Please see below for an example of the jump table. After each SSY instruction there is a branch instruction. "Jumping around" in this code allows any number of SSY instructions to be executed when restoring. This enables cricket to fully restore the stack of possibly multiple nested branches. Note that this code only works for the Pascal architecture. YMMV for newer archs (although I believe they handle this similarly).
I hope this answers your question.
"Jumping around" in this code allows any number of SSY instructions to be executed when restoring. This enables cricket to fully restore the stack of possibly multiple nested branches.
Yes, I think so. But I found in the source code it seems only to restore the nearest SSY before relative_pc.
Please check the function cricket_cr_rst_ssy and the function cricket_elf_pc_info.
Beside nested branches, another problem is warp divergence.
Please take a look at the following code snippet.
if(expr){
block A;
}
block B;
During the run time (in a warp), some of threads may evaluate expr to true, while others may evaluate false. Can take expr = threadId.x < 16 as a case.
That means only part of threads in a warp would take the branch and execute block A. The condition is called warp divergence and we can hardly handle it (how to ckp/rst deactive threads' state?).
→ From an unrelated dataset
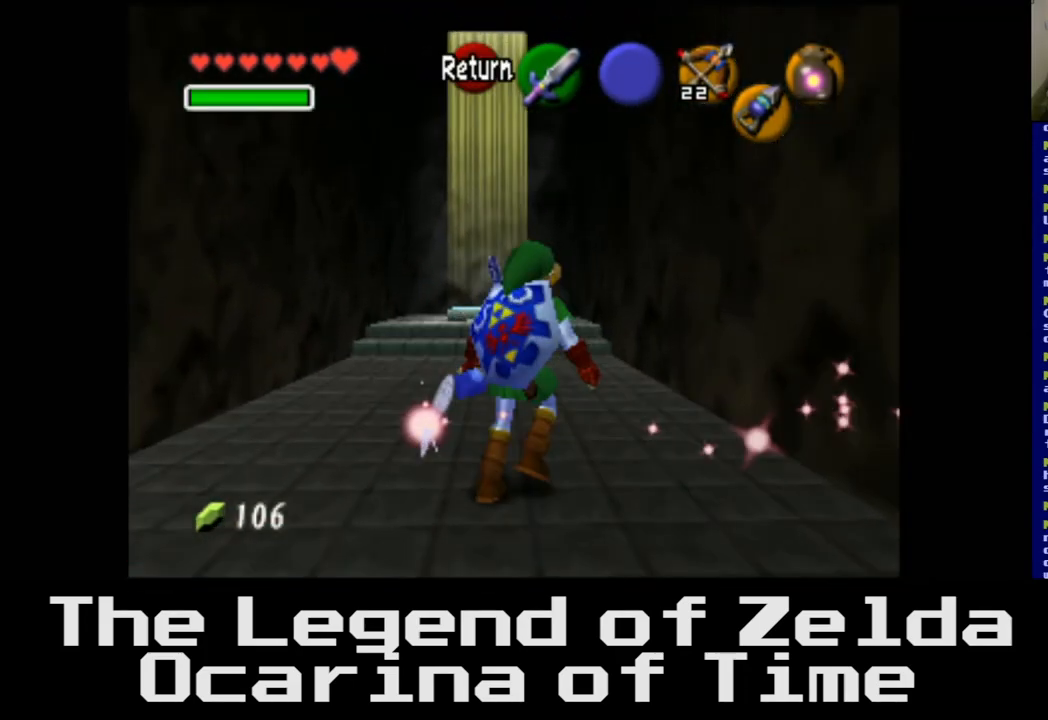
{"buttons": [], "left_stick": "center", "right_stick": "center", "events": []}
We could imagine that block A may contain the call to next level kernel in the callstack.
However I believe warp divergence is rare in pratical cuda programs.
The code you linked does also deal with nesting. Warp divergence is the same thing. SSY sets the convergence point for diverged threads. Cricket restores diverged branches using the debugger API. In modern architectures this works different though.
Why are you interested in all of these details?
I have read through the gpu part code and found that we would patch the binary file to make a jumptable during the restoring phase.
I think it's for restoring the CRS stack of warps at the time when partially executed kernel was checkpointed. Is that right?